Wi-Fi succesful units, like sensible telephones, usually mechanically ship out probe requests in an effort to detect accessible Wi-Fi networks within the space. These probe requests embody a tool identifier often known as a MAC tackle. Nowadays, most telephones, in addition to another units, make the most of randomized MAC addresses to extend privateness, as a non-randomized persistent MAC tackle uniquely identifies a tool for so long as it’s in operation, making it simple to trace over time. Some cities and shops conduct location monitoring by selecting up Wi-Fi probe requests from telephones and triangulating their places.

Wi-Fi probe requests are despatched out in bursts, and telephones that make use of MAC tackle randomization ship out every burst with a unique MAC tackle. Wi-Fi location monitoring can’t depend on MAC addresses to establish and observe units over time when the MAC addresses are continuously altering. However, Wi-Fi probe requests can comprise extra info that might be used for monitoring. 

Three probe request bursts with totally different MAC addresses, however the identical PNL (source: University of Hamburg)

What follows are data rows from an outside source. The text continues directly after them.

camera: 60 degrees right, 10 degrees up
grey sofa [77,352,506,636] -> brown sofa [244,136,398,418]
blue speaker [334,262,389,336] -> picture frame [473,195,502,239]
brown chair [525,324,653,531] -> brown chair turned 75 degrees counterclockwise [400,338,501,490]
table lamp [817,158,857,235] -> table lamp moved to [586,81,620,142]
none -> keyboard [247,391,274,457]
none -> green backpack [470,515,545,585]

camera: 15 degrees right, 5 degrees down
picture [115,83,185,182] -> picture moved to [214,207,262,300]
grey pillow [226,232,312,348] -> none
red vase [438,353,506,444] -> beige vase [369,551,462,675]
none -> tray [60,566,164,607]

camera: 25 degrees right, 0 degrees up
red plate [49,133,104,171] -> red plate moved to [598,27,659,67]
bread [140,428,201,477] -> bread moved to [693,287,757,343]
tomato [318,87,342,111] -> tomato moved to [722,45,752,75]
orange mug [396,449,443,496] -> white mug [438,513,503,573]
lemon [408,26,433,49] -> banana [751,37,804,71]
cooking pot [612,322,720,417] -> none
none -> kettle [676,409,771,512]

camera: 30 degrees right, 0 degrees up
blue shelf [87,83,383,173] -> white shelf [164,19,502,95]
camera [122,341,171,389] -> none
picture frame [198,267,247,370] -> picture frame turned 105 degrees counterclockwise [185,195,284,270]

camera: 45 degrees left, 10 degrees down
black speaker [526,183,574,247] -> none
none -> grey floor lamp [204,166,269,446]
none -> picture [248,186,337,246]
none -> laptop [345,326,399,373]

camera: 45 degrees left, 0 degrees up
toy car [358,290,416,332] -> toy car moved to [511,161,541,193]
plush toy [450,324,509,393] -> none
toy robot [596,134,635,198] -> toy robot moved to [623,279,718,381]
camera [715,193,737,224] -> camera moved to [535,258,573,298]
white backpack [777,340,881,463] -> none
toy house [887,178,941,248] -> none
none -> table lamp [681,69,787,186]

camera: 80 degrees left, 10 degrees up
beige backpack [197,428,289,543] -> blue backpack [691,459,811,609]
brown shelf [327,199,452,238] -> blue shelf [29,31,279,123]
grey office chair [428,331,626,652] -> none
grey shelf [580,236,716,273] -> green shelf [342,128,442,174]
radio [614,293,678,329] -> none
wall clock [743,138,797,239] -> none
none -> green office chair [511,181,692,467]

Researchers on the University of Hamburg have revealed a paper drawing consideration to the truth that probe requests can embody a tool’s most well-liked community record (PNL), which is a listing of beforehand linked Wi-Fi networks. Wi-Fi networks are recognized in a PNL by their Service Set Identifiers (SSIDs), that are the Wi-Fi community names that seem in a tool’s Wi-Fi settings. Unlike randomized MAC addresses, PNLs keep constant over time, which signifies that they might be used to establish and observe units. The picture above reveals three Wi-Fi probe request bursts despatched by the identical machine, and, whereas the MAC tackle is totally different for every burst, the record of beforehand linked Wi-Fi networks stays the identical. Someone detecting close by probe requests might pick these three bursts as coming from the identical machine, regardless of the randomized MAC addresses.

The researchers demonstrated how this type of machine monitoring might be completed by establishing networking gear in a busy pedestrian space in a German metropolis and logging probe requests for one hour at a time. The researchers performed this experiment thrice, then analyzed the information. By evaluating the SSIDs broadcast with a number of the probe requests, the researchers had been capable of uniquely establish 362 units that employed randomized MAC addresses.

The researchers additionally highlighted an extra potential privateness concern related to broadcasting Wi-Fi community SSIDs together with probe requests. Geo-location companies, like Google’s, depend on mapping the location of Wi-Fi entry factors, and there are publicly accessible datasets with GPS coordinates tied to Wi-Fi networks. Using one such database, the researchers had been capable of pinpoint 334 of the SSIDs logged by their gear to distinctive places. Someone snooping on close by probe requests might use this method to search out where passersby dwell or work, because the Wi-Fi networks at these places are more likely to be within the PNLs of individuals’s telephones.

Probe request privateness options by cell OS model (source: University of Hamburg)

Fortunately, PNLs are now not included in probe requests of most telephones, except the networks are marked as hidden networks. However, Android model 8 considers any Wi-Fi community manually added by the person as a hidden community and can broadcast the SSIDs with probe requests, and units operating Android 8 nonetheless account for 10.2% of the worldwide smartphone market share.
Enhanced MAC randomization setting in Android 11 and up
Users desirous to protect their privateness shouldn’t use telephones nonetheless operating Android 8. iOS 15 and Android 11 and newer comprise the strongest probe request privateness protections, making them the popular choices for avoiding probe request machine identification and placement monitoring. Users also can stop their units from sending out Wi-Fi probe requests whereas out in public by disabling Wi-Fi. Lastly, customers operating Android 11 and up can go into developer choices and allow the improved MAC randomization function to additional enhance their privateness protections.

You can learn extra in regards to the researchers’ findings of their paper (PDF).